Trump, by contrast, was denounced as a warmonger — and yet became the first president in modern times not to be sucked into a foreign war. Moreover, he achieved the diplomatic coup of persuading four Arab states to recognize Israel, as well as dialing down tensions between North Korea and the west. In the case of Kim Jong-un, Trump succeeded where others had failed because he instinctively understood what made the dictator tick. He was able to appeal to Kim’s vanity and so pull him back from the brink. With Iran, Trump managed to strike — ordering the assassination of Qasem Soleimani — without triggering an all-out war. He then took Iran’s halfhearted retaliations on the chin, thus depriving Iran of a malign asset while allowing both sides to back down without wider conflict. Afterwards, Iranian attacks on western ships in the Gulf declined. Trump was lucky, no doubt, but he was original in his approach to foreign affairs — and bold.

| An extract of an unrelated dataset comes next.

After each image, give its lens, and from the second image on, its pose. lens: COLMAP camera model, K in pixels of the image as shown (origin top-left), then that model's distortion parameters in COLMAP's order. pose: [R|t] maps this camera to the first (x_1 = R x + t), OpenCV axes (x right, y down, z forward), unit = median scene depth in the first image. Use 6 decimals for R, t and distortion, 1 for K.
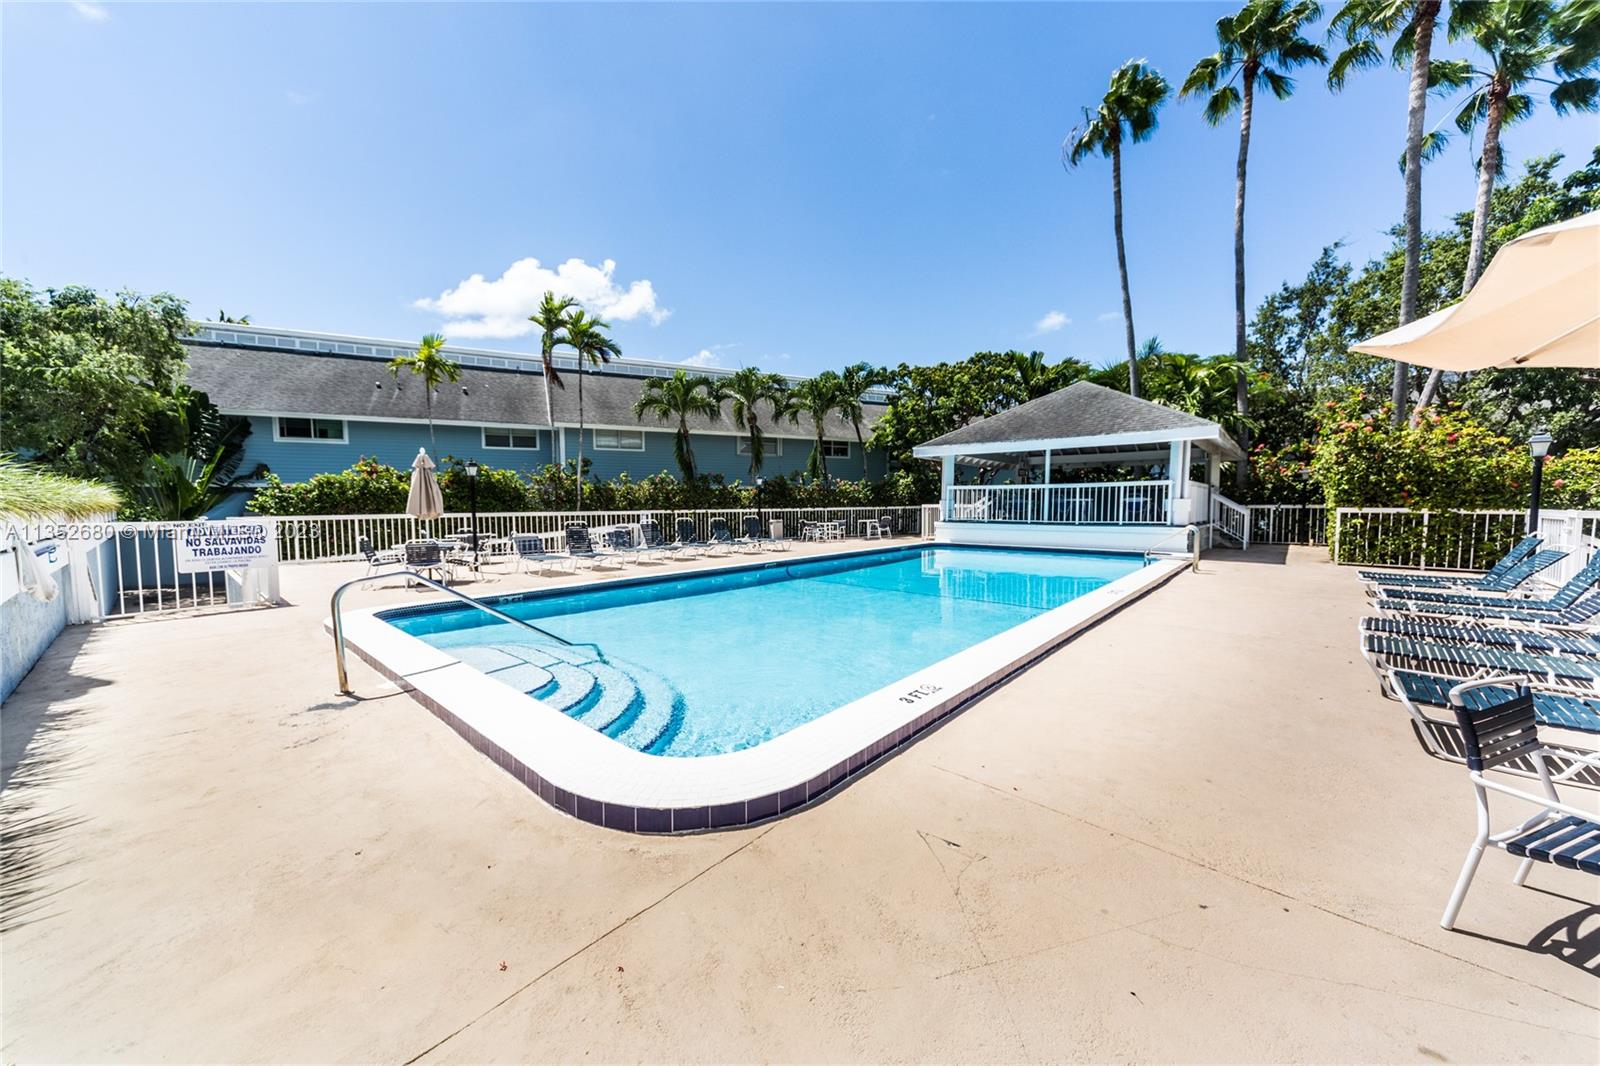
lens RADIAL K [[556.1, 0, 807.8], [0, 556.1, 536.2], [0, 0, 1]] dist [0.008200, 0.000262]
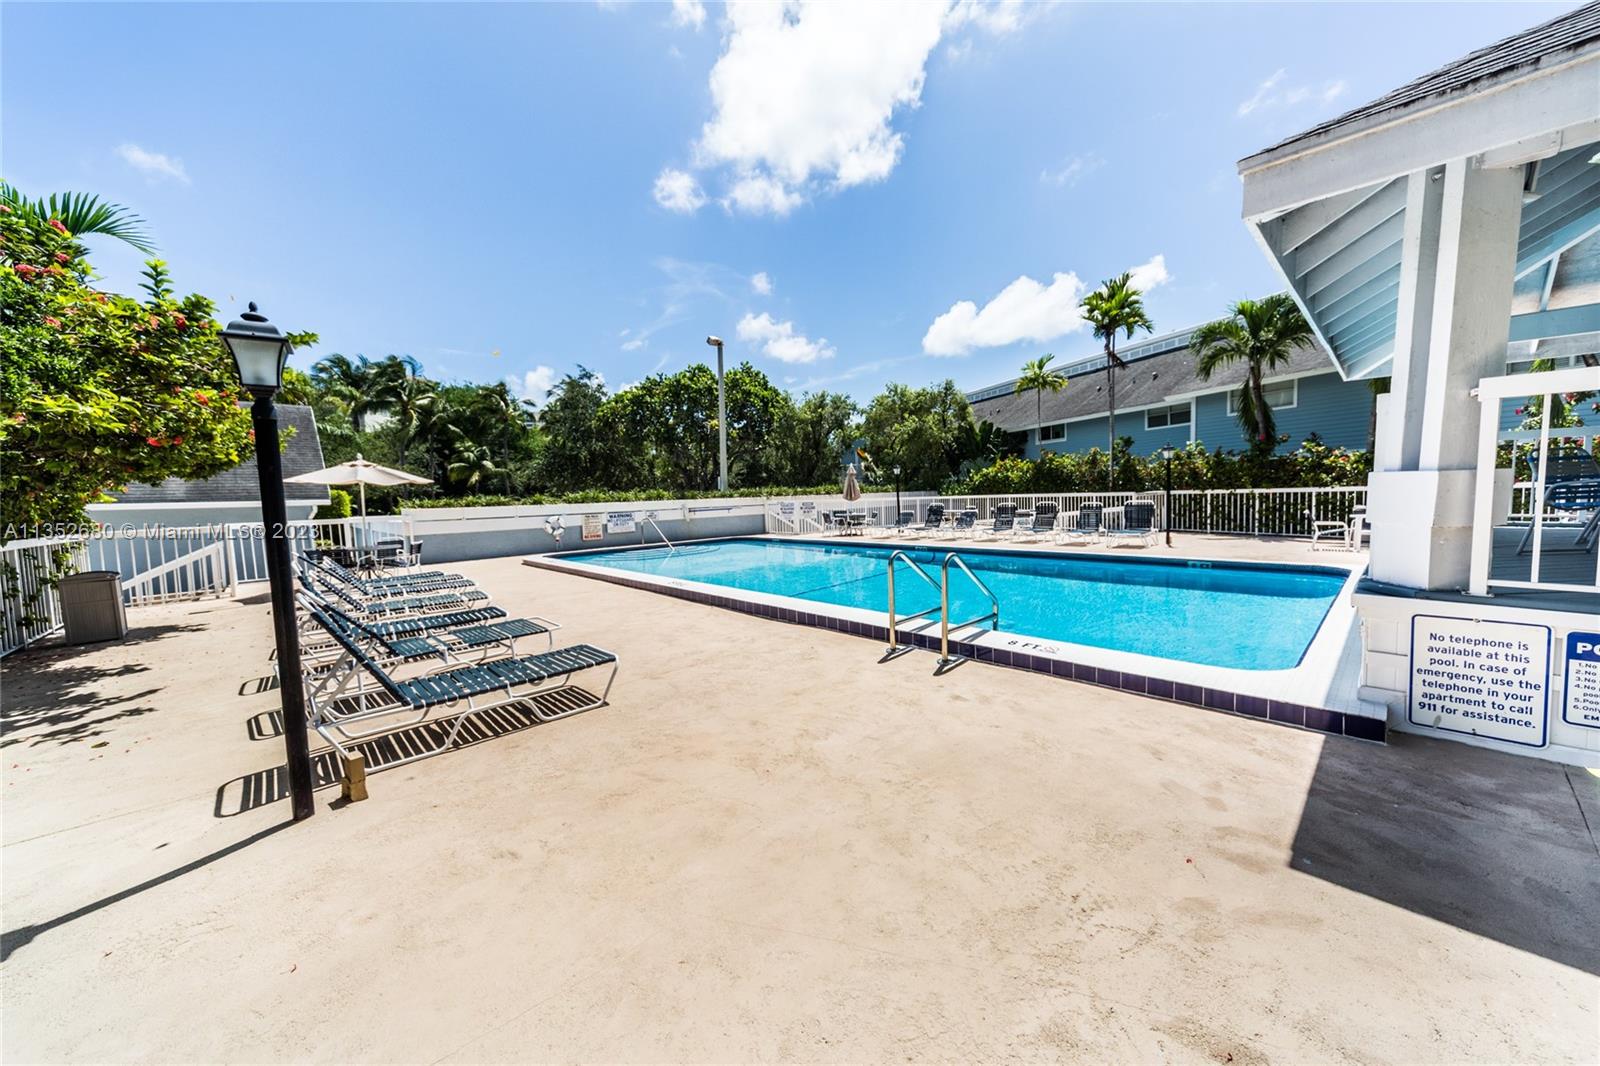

Biden cannot be called original. He has yet to be tested, but his brief meeting with Vladimir Putin in Geneva does not inspire confidence in his ability to handle dictators. At the press conference following the meeting, the Russian leader was asked what he saw when he looked into Biden’s eyes — a reply to Biden’s comment that when he looked into Putin’s eyes, he saw no soul. Putin said he saw ‘a very well-balanced, professional man’: a statesmanlike way of telling the world that he regards Biden as a pushover.

Trump’s secret weapon in dealing with the hard men of global politics was his sheer Nixonian unpredictability. Biden’s record so far suggests he will, as Putin says, be ‘predictable’. He will sit down with democratic leaders of friendly nations and issue worthy and meaningless statements on climate change and gender equality. He will then go off and attempt to talk to foreign rivals and adversaries as if he were a therapist trying to rehabilitate lost souls. By the end of Biden’s presidency, Putin will probably not be eagerly discussing targets for gender equality and cutting carbon emissions. He is more likely to be merrily taking bites out of a few more of Russia’s neighboring lands, as he did with Crimea in Obama’s time.

‘Cooperation’ is one of those words which has very few negative connotations for most people. It is central to everything Biden has ever wanted to achieve in politics. When it is your job to broker a deal between senators in opposing political parties it is useful to, as politicians love to say, ‘reach across the aisle’. But the presidency is a very different job. A president can succeed by having a vision, like Franklin D. Roosevelt, or by being a disruptor, like Ronald Reagan. It is not enough, though, to be a collegial figure who enjoys bringing people together. On current evidence, we face four years of terribly well-meaning communiqués, at the end of which the media will say that America’s brand has been detoxified. Just don’t expect any meaningful solutions to the world’s biggest problems.